» **Document excerpt**:
☆ ☆ ☆ ☆ ☆ ☆ ☆
In collaboration with the citizens of Kiev, ”Let Us Not Fall Asleep While Walking” shapes their experience into metaphorical depictions where time seems frozen, but dreams of hope still linger. The series, which consists of 137 photos to match the death toll of the Euromaidan riots, is an attempt to capture the repercussions of this period for Ukrainian citizens. Inspired by a line from Taras Shevchenko’s poem ”Days are passing, nights are passing” which quotes, ”Let me not fall asleep while walking.” The project title was altered to read ”us” instead of ”me” to embody the people of Ukraine as a whole.

With a background in engineering, Denil’s photographic interest started in 2014 by seeing Jacob Riis’s ”How the Other Half Lives.” Fascinated by the excessive presence of light, the striking compositions and shadows encapsulating daily life in combination with the strategical use of the medium, challenged David to explore the contemporary subject matter.
☆ ☆ ☆ ☆ ☆ ☆ ☆
» **Using the information**:
(a) Can you return the part of the passage on the Kiev photo series that begins at the words "In collaboration with" and stops after "as a whole.", copied without changes?
(b) Could you take the passage on the Kiev photo series further, starting right after its final sentence?
☆ ☆ ☆ ☆ ☆ ☆ ☆
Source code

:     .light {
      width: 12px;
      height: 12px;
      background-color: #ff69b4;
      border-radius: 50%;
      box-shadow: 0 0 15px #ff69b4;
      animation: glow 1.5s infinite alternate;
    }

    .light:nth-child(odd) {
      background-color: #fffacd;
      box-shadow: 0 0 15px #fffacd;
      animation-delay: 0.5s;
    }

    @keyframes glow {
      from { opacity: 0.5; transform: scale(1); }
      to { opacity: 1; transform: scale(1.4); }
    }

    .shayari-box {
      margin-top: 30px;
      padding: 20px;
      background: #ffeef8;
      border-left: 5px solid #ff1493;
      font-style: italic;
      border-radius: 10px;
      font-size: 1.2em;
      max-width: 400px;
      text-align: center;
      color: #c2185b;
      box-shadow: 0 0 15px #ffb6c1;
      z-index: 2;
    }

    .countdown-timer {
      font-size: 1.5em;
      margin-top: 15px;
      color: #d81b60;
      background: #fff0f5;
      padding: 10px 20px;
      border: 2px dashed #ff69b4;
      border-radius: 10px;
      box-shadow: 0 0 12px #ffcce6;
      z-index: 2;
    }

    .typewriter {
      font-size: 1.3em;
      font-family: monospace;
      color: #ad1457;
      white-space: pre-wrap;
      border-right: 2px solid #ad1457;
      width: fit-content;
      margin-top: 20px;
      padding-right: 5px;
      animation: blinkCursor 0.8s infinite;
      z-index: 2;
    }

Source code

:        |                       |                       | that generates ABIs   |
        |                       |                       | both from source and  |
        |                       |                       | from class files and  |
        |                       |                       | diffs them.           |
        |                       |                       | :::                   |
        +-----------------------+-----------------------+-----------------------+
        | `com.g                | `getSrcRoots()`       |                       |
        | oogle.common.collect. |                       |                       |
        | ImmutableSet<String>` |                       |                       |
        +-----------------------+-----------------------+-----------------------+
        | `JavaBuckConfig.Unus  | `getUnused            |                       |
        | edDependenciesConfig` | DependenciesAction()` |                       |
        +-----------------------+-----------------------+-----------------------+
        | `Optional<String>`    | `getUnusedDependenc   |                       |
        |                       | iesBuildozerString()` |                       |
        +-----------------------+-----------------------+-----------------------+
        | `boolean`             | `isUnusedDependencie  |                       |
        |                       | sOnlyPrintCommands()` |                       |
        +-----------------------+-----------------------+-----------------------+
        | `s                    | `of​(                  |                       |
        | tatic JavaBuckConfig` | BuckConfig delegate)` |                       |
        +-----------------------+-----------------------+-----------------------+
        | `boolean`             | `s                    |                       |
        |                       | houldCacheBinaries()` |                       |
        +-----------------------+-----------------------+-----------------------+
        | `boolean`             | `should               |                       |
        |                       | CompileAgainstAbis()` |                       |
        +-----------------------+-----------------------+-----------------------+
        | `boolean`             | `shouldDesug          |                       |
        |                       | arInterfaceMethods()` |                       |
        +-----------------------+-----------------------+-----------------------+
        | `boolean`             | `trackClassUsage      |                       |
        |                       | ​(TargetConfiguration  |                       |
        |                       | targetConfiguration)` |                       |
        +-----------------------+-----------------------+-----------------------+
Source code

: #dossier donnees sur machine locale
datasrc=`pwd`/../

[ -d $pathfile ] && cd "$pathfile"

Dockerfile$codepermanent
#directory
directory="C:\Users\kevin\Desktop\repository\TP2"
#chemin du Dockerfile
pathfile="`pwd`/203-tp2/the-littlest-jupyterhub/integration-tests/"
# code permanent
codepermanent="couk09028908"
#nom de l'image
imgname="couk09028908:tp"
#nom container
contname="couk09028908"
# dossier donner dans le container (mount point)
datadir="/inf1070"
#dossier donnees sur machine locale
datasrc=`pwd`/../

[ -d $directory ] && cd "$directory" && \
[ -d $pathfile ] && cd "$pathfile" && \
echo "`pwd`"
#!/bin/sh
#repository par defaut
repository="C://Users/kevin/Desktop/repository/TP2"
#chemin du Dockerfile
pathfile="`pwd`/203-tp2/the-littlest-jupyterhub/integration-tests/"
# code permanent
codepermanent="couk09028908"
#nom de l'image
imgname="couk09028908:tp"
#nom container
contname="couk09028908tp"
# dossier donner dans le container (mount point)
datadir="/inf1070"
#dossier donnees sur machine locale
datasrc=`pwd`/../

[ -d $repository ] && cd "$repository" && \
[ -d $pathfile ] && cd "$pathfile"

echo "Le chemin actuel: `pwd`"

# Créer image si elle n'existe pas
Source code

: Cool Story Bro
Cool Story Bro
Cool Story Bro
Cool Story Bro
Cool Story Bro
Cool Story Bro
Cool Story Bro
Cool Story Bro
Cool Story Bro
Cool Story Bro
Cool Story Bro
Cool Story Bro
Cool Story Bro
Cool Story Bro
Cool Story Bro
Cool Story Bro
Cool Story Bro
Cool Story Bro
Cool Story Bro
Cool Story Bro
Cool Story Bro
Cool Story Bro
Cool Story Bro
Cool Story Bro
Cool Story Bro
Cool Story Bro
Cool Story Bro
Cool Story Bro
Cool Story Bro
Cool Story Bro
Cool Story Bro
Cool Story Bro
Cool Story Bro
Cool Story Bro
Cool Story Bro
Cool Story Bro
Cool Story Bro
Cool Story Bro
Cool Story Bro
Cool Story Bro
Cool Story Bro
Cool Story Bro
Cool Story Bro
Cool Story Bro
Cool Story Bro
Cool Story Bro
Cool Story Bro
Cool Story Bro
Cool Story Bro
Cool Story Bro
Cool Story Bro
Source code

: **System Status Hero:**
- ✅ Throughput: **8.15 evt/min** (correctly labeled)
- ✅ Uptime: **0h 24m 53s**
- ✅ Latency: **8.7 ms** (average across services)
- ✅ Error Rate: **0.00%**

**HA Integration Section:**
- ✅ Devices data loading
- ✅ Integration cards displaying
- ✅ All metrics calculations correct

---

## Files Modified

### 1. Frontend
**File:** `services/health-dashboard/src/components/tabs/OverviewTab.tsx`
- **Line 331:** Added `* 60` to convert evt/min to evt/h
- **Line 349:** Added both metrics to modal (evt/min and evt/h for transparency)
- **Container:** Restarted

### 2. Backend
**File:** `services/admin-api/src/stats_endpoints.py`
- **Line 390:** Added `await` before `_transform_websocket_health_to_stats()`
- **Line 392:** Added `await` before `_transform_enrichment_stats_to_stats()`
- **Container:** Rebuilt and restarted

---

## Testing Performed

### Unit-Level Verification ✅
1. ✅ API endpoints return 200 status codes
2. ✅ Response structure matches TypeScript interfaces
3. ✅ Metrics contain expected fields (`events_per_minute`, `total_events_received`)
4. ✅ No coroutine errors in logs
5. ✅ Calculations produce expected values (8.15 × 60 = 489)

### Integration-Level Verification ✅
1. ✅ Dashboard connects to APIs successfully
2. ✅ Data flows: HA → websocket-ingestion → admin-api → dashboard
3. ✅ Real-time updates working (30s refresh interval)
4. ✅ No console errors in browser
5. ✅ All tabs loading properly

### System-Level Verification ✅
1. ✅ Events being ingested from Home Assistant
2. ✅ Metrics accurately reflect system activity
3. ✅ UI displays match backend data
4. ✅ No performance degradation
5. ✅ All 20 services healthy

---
☆ ☆ ☆ ☆ ☆ ☆ ☆
» **Answers to the tasks**:
(a)
In collaboration with the citizens of Kiev, ”Let Us Not Fall Asleep While Walking” shapes their experience into metaphorical depictions where time seems frozen, but dreams of hope still linger. The series, which consists of 137 photos to match the death toll of the Euromaidan riots, is an attempt to capture the repercussions of this period for Ukrainian citizens. Inspired by a line from Taras Shevchenko’s poem ”Days are passing, nights are passing” which quotes, ”Let me not fall asleep while walking.” The project title was altered to read ”us” instead of ”me” to embody the people of Ukraine as a whole.

(b)
Within his first project ”Let Us Not Fall Asleep While Walking,” Denil started to translate the psychological dimensions of Ukraine as a collision between past, present, and future. Mentored by the Magnum photographer Carl De Keyzer, he chose not to show the war in the east, but to focus on the aspects of life presented to him in the capital Kiev. By his active presence, his work functions as an extension on the early 20th-century documentary approach and tends to reveal universal questions rather than to depict actual proof of the fact.